= Your goal =
Please give back, word for word, only the lines starting at the one containing "Rendered at 1500 by 1125 pixels." and ending at the one containing "For every layout" within the material below.

= Materials provided =
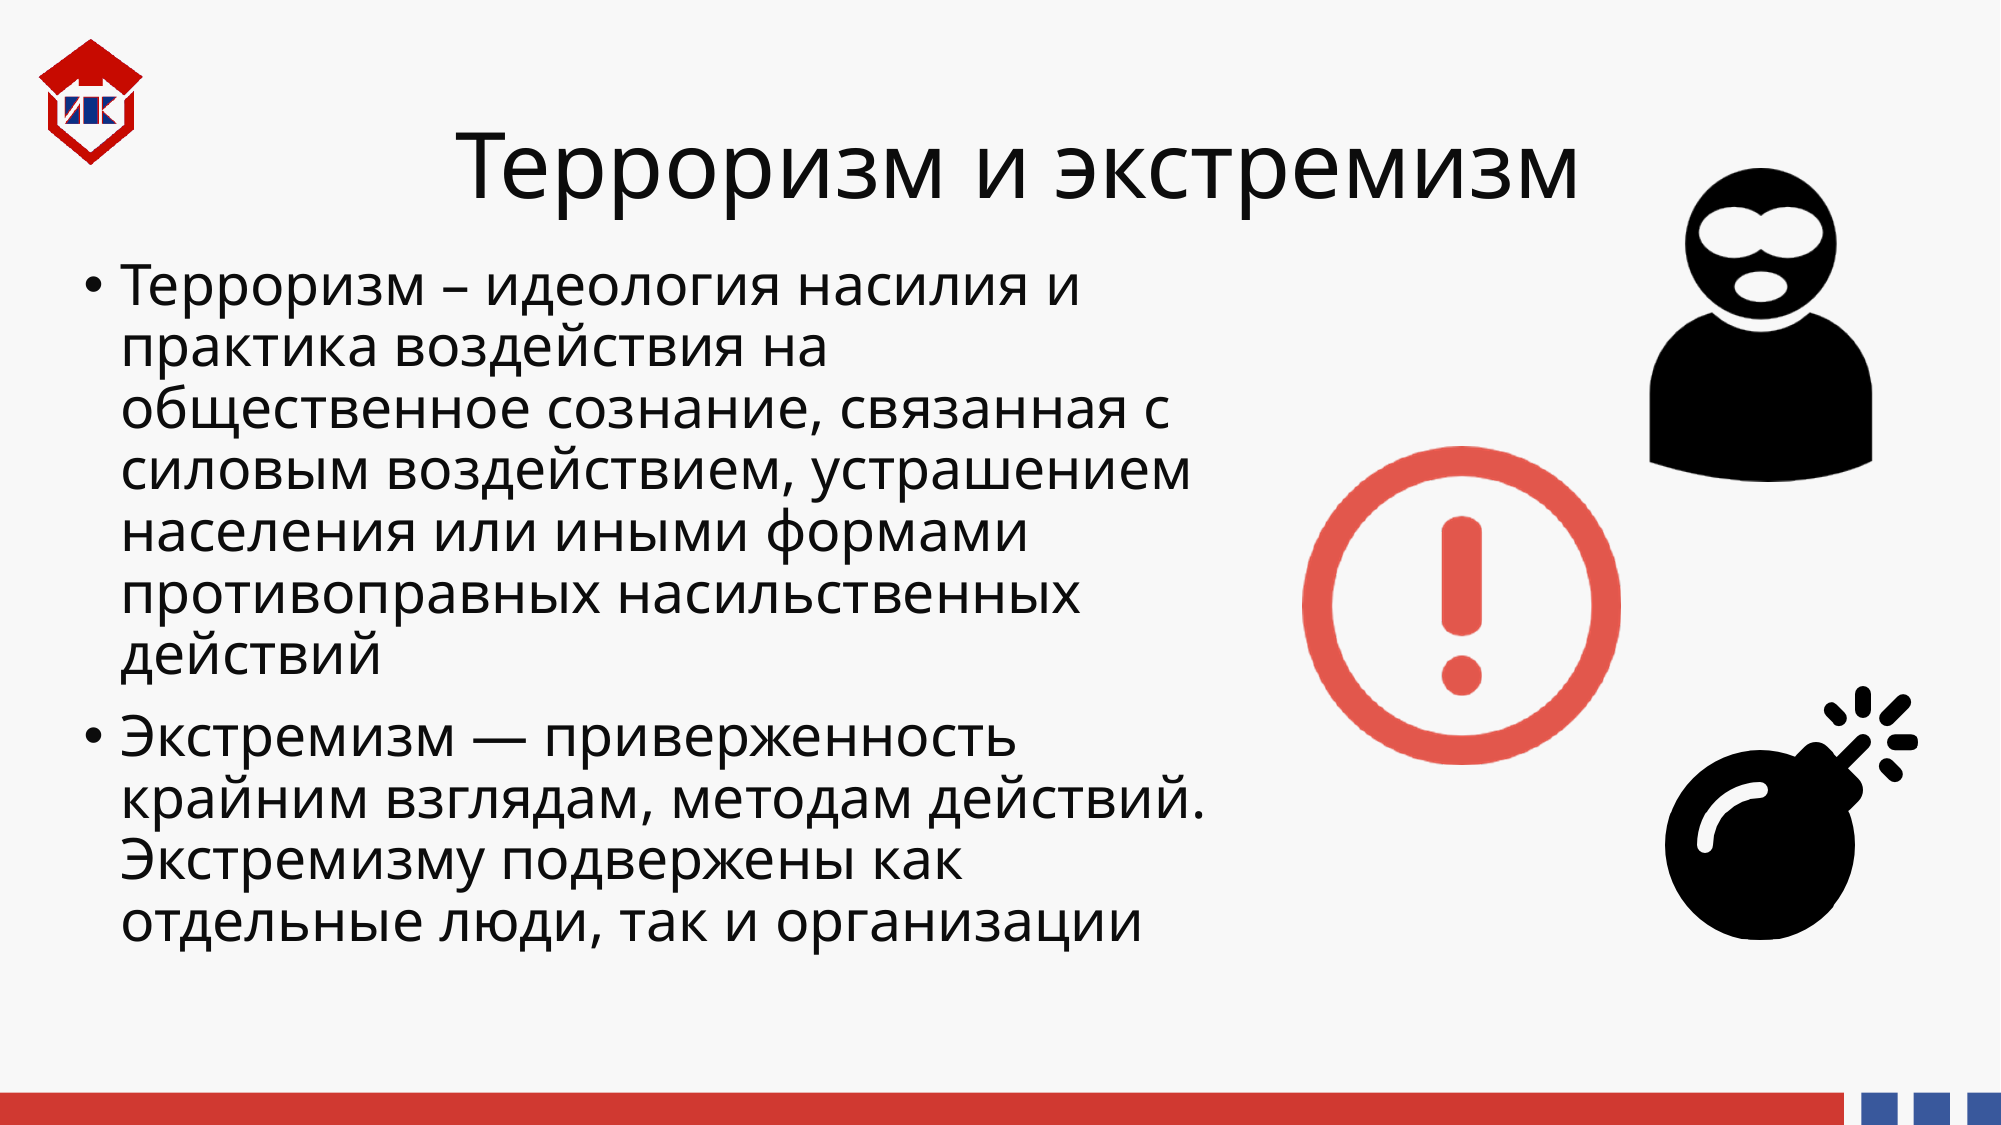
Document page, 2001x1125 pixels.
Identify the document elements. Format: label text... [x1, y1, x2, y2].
...
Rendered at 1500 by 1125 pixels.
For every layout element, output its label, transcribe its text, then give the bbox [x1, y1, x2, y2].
==
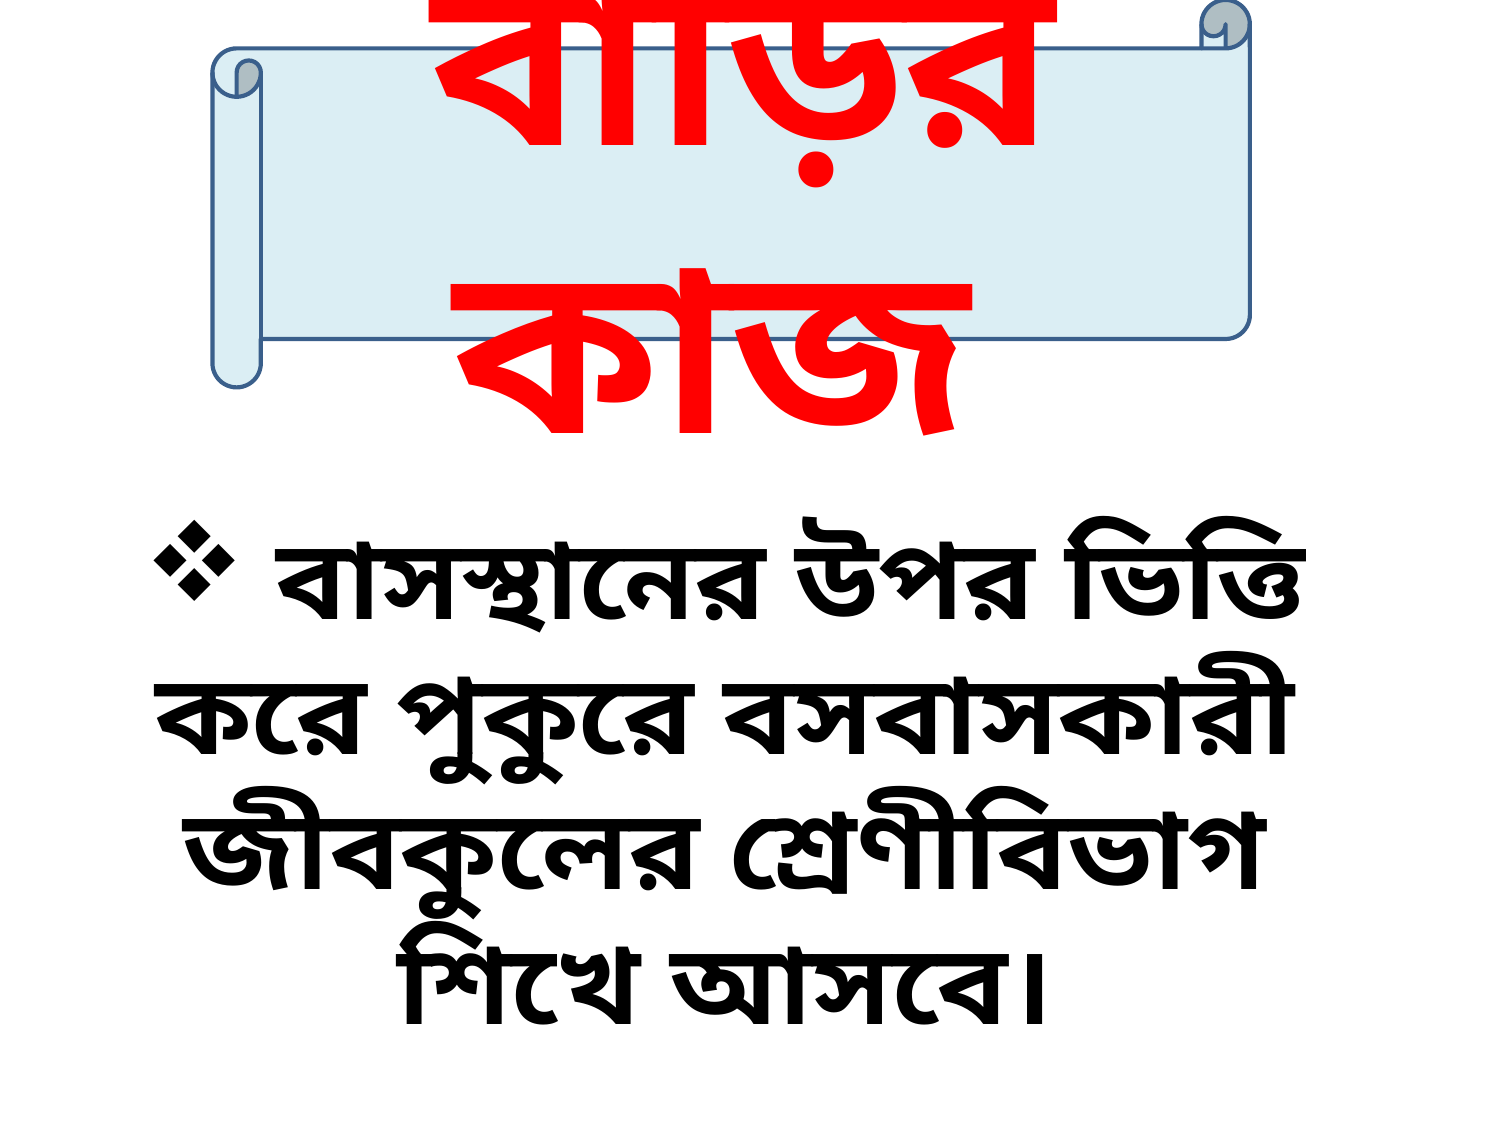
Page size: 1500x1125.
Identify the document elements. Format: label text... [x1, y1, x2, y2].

= Response area =
Rendered at 1500 by 1125 pixels.
For every layout element, output its label, transcribe its text, then give the bbox [x1, y1, x2, y2].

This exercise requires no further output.